The National Commission for Computing and Liberties (CNIL) has just announced that it has imposed a fine of 1.5 million euros on Dedalus, a software supplier involved in the leak of medical data of 500,000 French people.
A major data leak
On February 23, 2021, the press revealed that a database containing the medical information of half a million French people was freely accessible on the web. Quickly, the company Dedalus, which markets software to several laboratories, was called into question. A few months later, the government promised extremely strong penalties in case of negligence.
NATO exercises cyber warfare a few hundred kilometers from Ukraine
The data involved was particularly sensitive and included “ the surname, first name, social security number, name of the prescribing doctor, date of the examination but also and above all medical information (HIV, cancers, genetic diseases, pregnancies, drug treatments followed by the patient, or even genetic data) of these people have thus been disseminated on the internet “, explains the CNIL in his press release.
The Commission quickly carried out checks with Dedalus and also seized the Paris court which ordered the blocking of the site hosting this information from March 4, 2021, which “ to limit the consequences for people “.
A fine for numerous breaches identified by the CNIL
More than a year later, the CNIL therefore renders its verdict in this case by imposing a fine of 1.5 million euros on Dedalus, a sanction decided ” decided in view of the seriousness of the shortcomings identified but also taking into account the company’s turnover “.
The CNIL considers that Dedalus has not complied with the GDPR, European law on the protection of personal data. Photography: Christian Lue / Unsplash
The regulator explains that the company has breached many obligations under the General Data Protection Regulation (GDPR). Thus, the CNIL denounced the absence ” specific procedure for data migration operations ” and of ” encryption of personal data stored on the problematic server “. Also, Dedalus did not automatically erase the data after migrating it to another software.
Finally, the Commission noted the absence procedure for monitoring and raising security alerts on the server ” as well as ” the use of user accounts shared between several employees on the private zone of the server “.
Dedalus promises to have made many changes
For the time being, however, the perpetrators of the theft and sale of the data online have not been identified. For its part, Dedalus claims to have resorted to many changes since this case was brought to light.

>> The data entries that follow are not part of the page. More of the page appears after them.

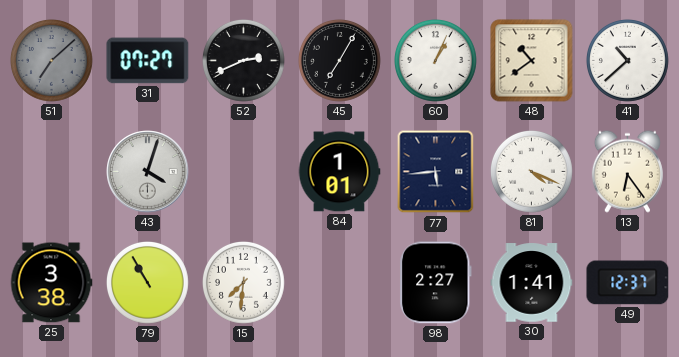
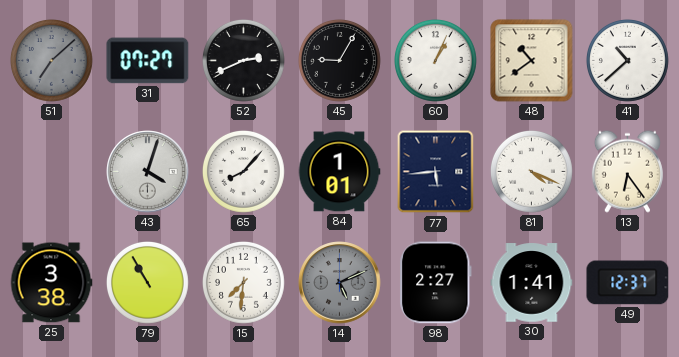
45: 7:05 -> 9:05
65: none -> 8:07
14: none -> 5:11
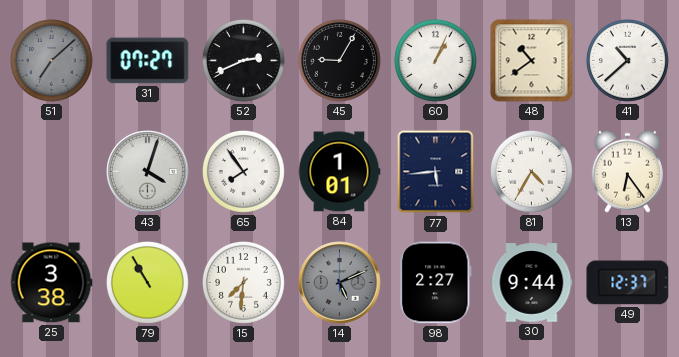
65: 8:07 -> 7:54
81: 4:19 -> 4:35
30: 1:41 -> 9:44
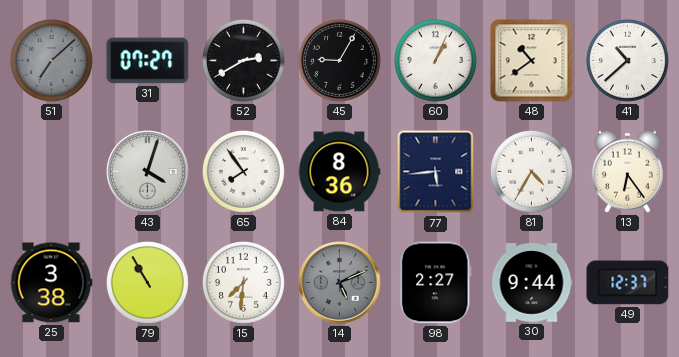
52: 2:41 -> 2:40
84: 1:01 -> 8:36
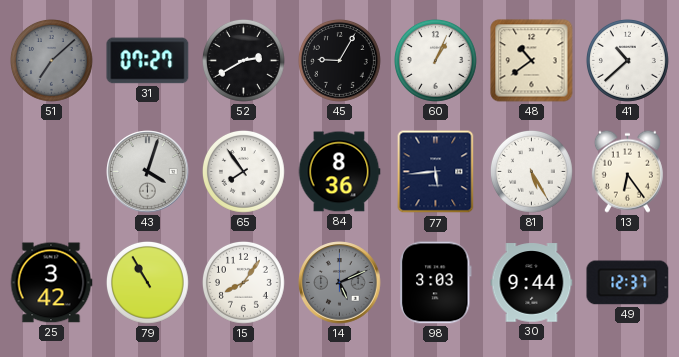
81: 4:35 -> 5:25
25: 3:38 -> 3:42
15: 7:31 -> 8:06
98: 2:27 -> 3:03
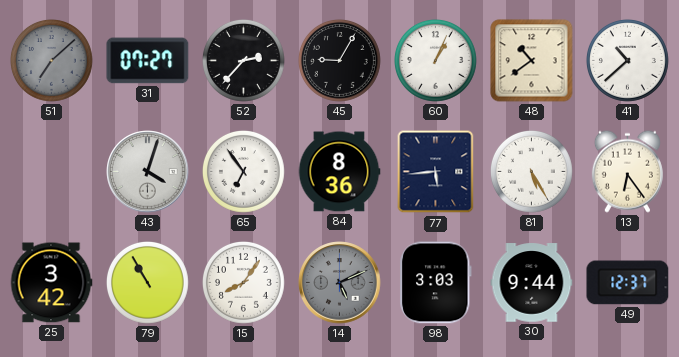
52: 2:40 -> 2:37
65: 7:54 -> 6:54
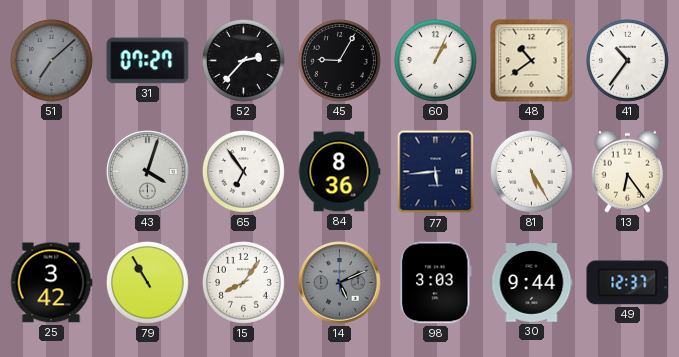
41: 10:38 -> 10:36
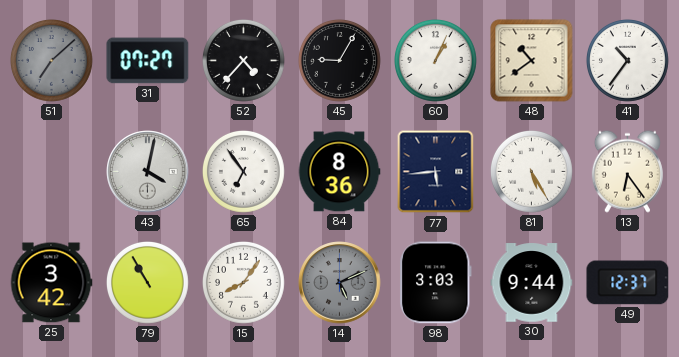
52: 2:37 -> 4:37
43: 4:03 -> 4:02
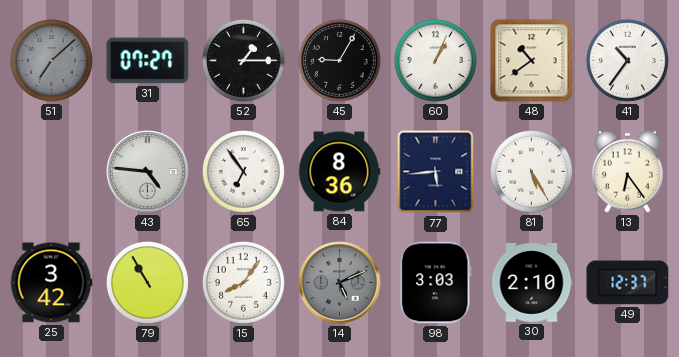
52: 4:37 -> 1:15
43: 4:02 -> 4:46
30: 9:44 -> 2:10
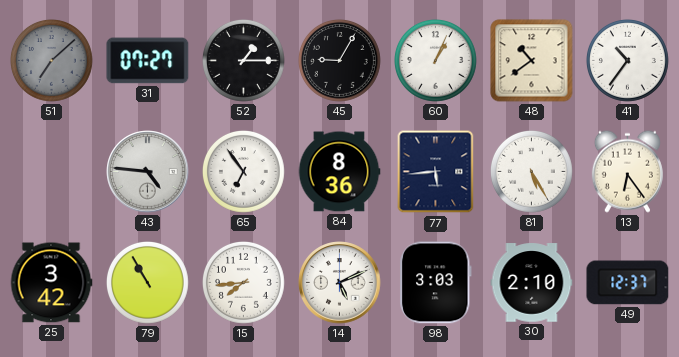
15: 8:06 -> 7:44
14 dial: grey -> white
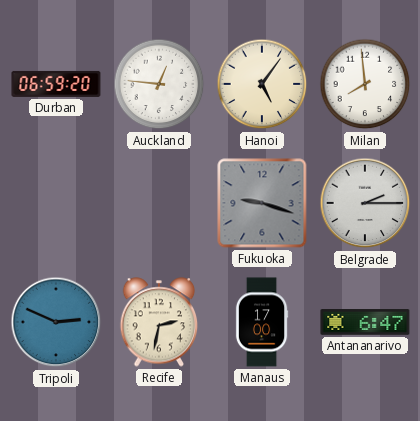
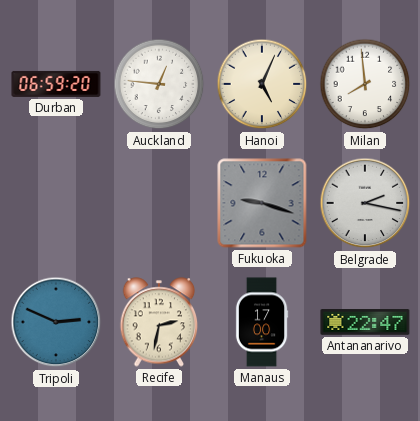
Hanoi: 5:06 -> 5:04
Belgrade: 2:15 -> 2:17
Antananarivo: 6:47 -> 22:47
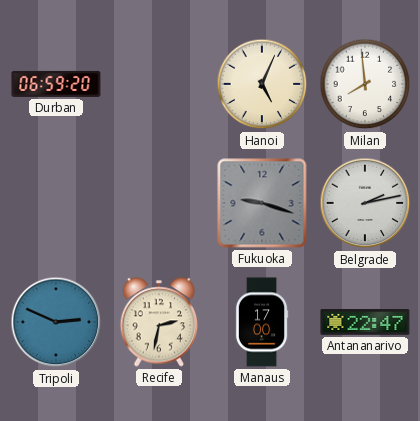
Auckland: 12:46 -> none
Belgrade: 2:17 -> 2:13
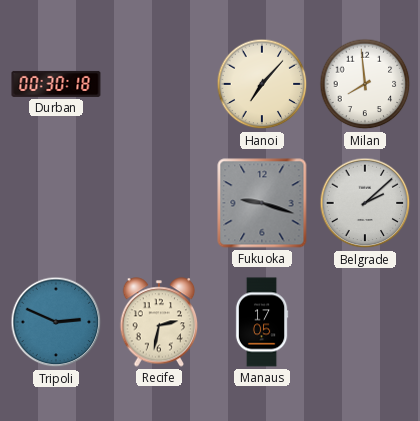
Durban: 06:59 -> 00:30
Hanoi: 5:04 -> 7:07
Belgrade: 2:13 -> 2:08
Manaus: 17:00 -> 17:05
Antananarivo: 22:47 -> none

As explained The worldthe firm claims to have “ deployed all possible measures ” for ” identify possible vulnerabilities » and having worked at « remedy the shortcomings identified by the CNIL “.
She also claims to have carried out the “ reinforcement of certain IT infrastructures “, to ” the improvement of several internal and external procedures “, spear ” an important component of internal training” and carried out “additional hirings in the departments responsible for corporate cybersecurity.